To a query, he said the problem in our society is that our policy makers and those who are in a position to decide or plan, do not have a contingency plan at the institutional or organizational level for getting rid from the ever increasing number of rodents and their menace. The procurement of effective WHO pre-qualified rodenticides is highly advisable along with training of sanitary workers to detect the rodents, kill them and safely dispose them off by burying as specified in guidelines to avoid health hazards of serious nature, said Dr. Durrani.
He said besides diseases, rats are also a potential source of allergens. Their droppings, dander and shed hair can cause people to sneeze and
experience other allergic reactions, he explained.
He said in hospitals, the rats create nuisance and fear among bed ridden immobile patients and infants and there have been reports of rat-bites in recent past. This is high time that the health departments at both the federal and the provincial level must think to develop contingency plans to procure rodenticides and depute sanitary inspectors in the hospitals to control the ever increasing growth of rats and mice besides removing their safe hideouts in the buildings, he said.
He added the building departments and construction companies must also do complete fencing of the ducts and sewers to avoid their crossing into the main buildings. “The building departments must own the responsibility and seal any entry holes, as small as 1/2 inch, with steel mesh, which rats cannot chew through.”
He added the safe disposal of leftover food is also mandatory and we must learn as a nation not to produce extra food that would later be destroyed and thrown away. “As a Muslim nation, we must know the golden principle of Islam not to go for wastage of food.”
He said there are certain diseases that are carried by rats and mice and transmitted to humans particularly in thickly populated areas in a congested environment.
Diseases transmitted by rats fall into one of two categories: diseases transmitted directly from exposure to rat-infected faeces, urine or bites and diseases indirectly transmitted to people by an intermediate arthropod vector such as fleas, ticks or mites, explained Dr. Durrani.

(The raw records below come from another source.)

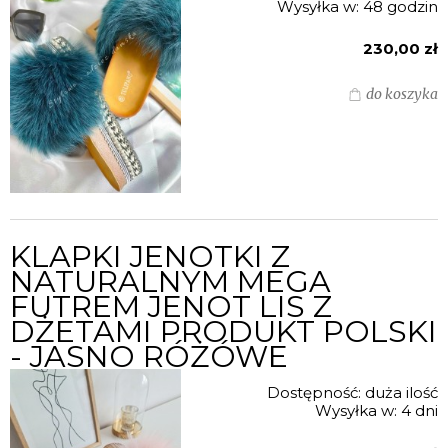
Wysyłka w:
48 godzin
230,00 zł
do koszyka
KLAPKI JENOTKI Z
NATURALNYM MEGA
FUTREM JENOT LIS Z
DŻETAMI PRODUKT POLSKI
- JASNO RÓŻÓWE
Dostępność:
duża ilość
Wysyłka w:
4 dni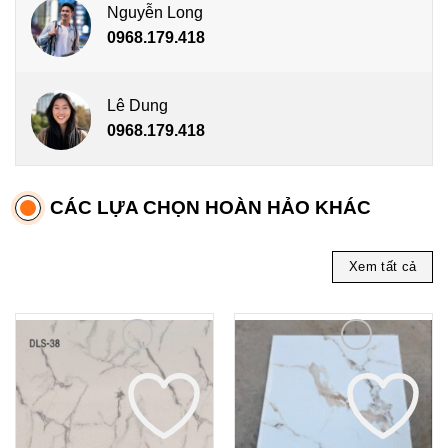
Nguyễn Long
0968.179.418
Lê Dung
0968.179.418
CÁC LỰA CHỌN HOÀN HẢO KHÁC
Xem tất cả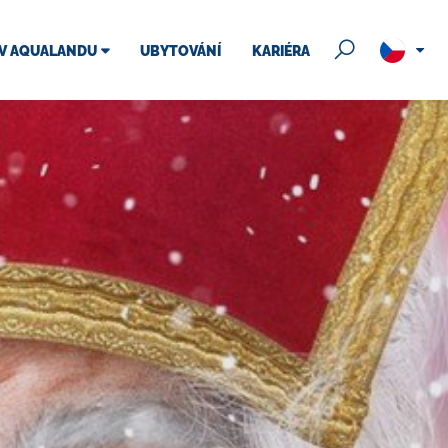
 V AQUALANDU
UBYTOVÁNÍ
KARIÉRA
Online kamery
 areálu
Uplatnění vstupenky
ess
řád
Plánované odstávky
u
FAQ
ích lehátek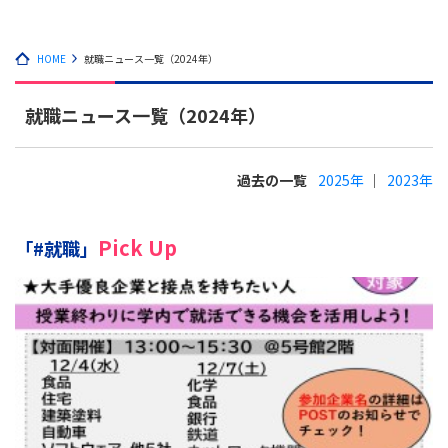
HOME
就職ニュース一覧（2024年）
就職ニュース一覧（2024年）
過去の一覧
2025年
2023年
Pick Up
「#就職」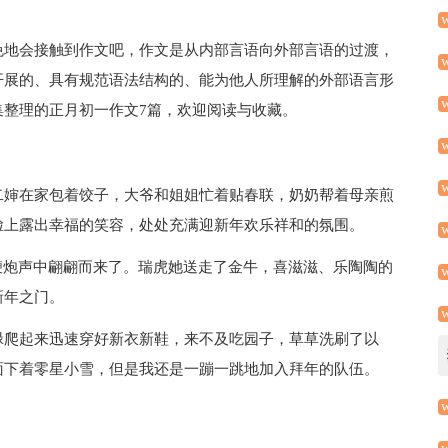
免地会接触到作文吧，作文是从内部言语向外部言语的过渡，
开展的、具有规范语法结构的、能为他人所理解的外部语言形
集整理的正月初一作文7篇，欢迎阅读与收藏。
二婶在家包着饺子，大爷和姐姐忙着贴春联，奶奶帮着母亲煎
脸上露出幸福的笑容，处处充满迎新年欢乐祥和的氛围。
鞭炮声中翩翩而来了。瑞虎她送走了金牛，喜滋滋、乐陶陶的
新年之门。
碌爬起来迅速穿好新衣新鞋，来不及吃园子，草草洗刷了以
面下着零星小雪，但是我还是一蹦一跳地加入拜年的队伍。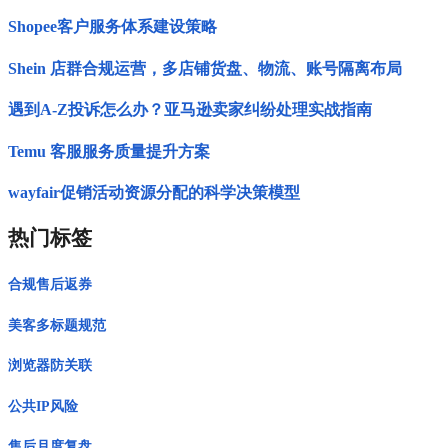
Shopee客户服务体系建设策略
Shein 店群合规运营，多店铺货盘、物流、账号隔离布局
遇到A-Z投诉怎么办？亚马逊卖家纠纷处理实战指南
Temu 客服服务质量提升方案
wayfair促销活动资源分配的科学决策模型
热门标签
合规售后返券
美客多标题规范
浏览器防关联
公共IP风险
售后月度复盘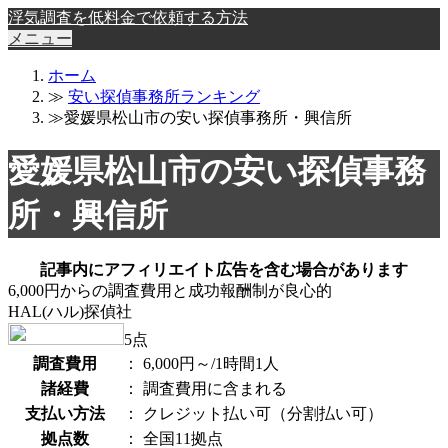
浮気調査を低料金で依頼する方法
メニュー
ホーム
≫
安い探偵事務所ランキング
≫愛媛県松山市の安い探偵事務所・興信所
愛媛県松山市の安い探偵事務
所・興信所
記事内にアフィリエイト広告を含む場合があります
6,000円からの調査費用と成功報酬制が良心的
HAL(ハル)探偵社
5
点
調査費用
：
6,000円～/1時間1人
諸経費
：
調査費用に含まれる
支払い方法
：
クレジット払い可（分割払い可）
拠点数
：
全国11拠点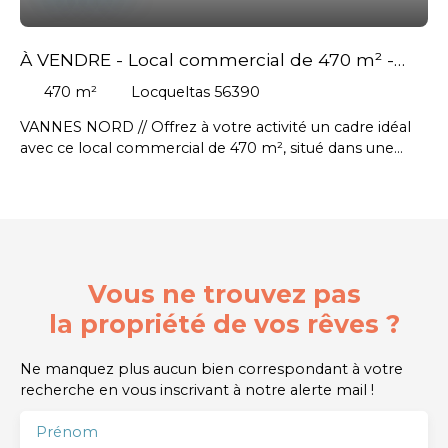
À VENDRE - Local commercial de 470 m² -
PROCHE VANNES
470
m²
Locqueltas 56390
VANNES NORD // Offrez à votre activité un cadre idéal
avec ce local commercial de 470 m², situé dans une
zone dynamique et attractive ! Surface de vente de 320
m² : spacieuse, lumineuse, prête à accueillir votre
concept - Cuisine professionnelle équipée, réserve,
sanitaires - Sous-sol de 150 m² env. : local de stockage,
lingerie, WC – parfait pour une organisation optimale //
Prix de vente : 650 000 € - Honoraires agence : 43 250
Vous ne trouvez pas
€ HT (51 900 € TTC)
la propriété de vos rêves ?
Ne manquez plus aucun bien correspondant à votre
recherche en vous inscrivant à notre alerte mail !
Prénom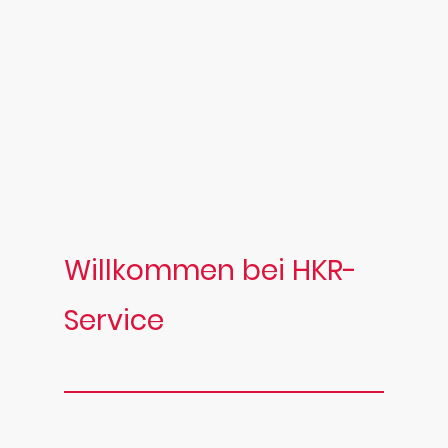
Willkommen bei HKR-
Service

He said hantavirus is an emerging viral disease that is spreading to humans through rodents. Hantavirus syndrome is serious and can be fatal. Hantaviruses are the most widely distributed zoonotic rodent-borne viruses. Certain occupational groups — such as farmers, sweepers and labourers who are likely to have high exposure to infected dust — and those living in environment with rats are at higher risk of infection, said Dr. Durrani.
He said the mode of transmission is inhalation of the virus in aerosols from urine or faeces of infected rodents, particularly in the dry summer season.
Talking of another disease, he said leptospirosis is a common, zoonotic, bacterial disease that affects both humans and animals. “It is considered an emerging disease as it is increasingly being reported from various parts of the world.”
He said rat-bite fever can also be serious that is caused through a bite, scratch or even contact with a dead rat. Consuming food or water that is contaminated by rat faeces bacteria can cause Salmonellosis, he said.
Finally, talking of plague, Dr. Durrani said it is an acute, communicable disease caused by a bacterium and transmitted to man by the bite of infected rat fleas. These fleas rest and survive on the skin of the rats. It is primarily a disease of rodents, and humans are affected incidentally, he explained.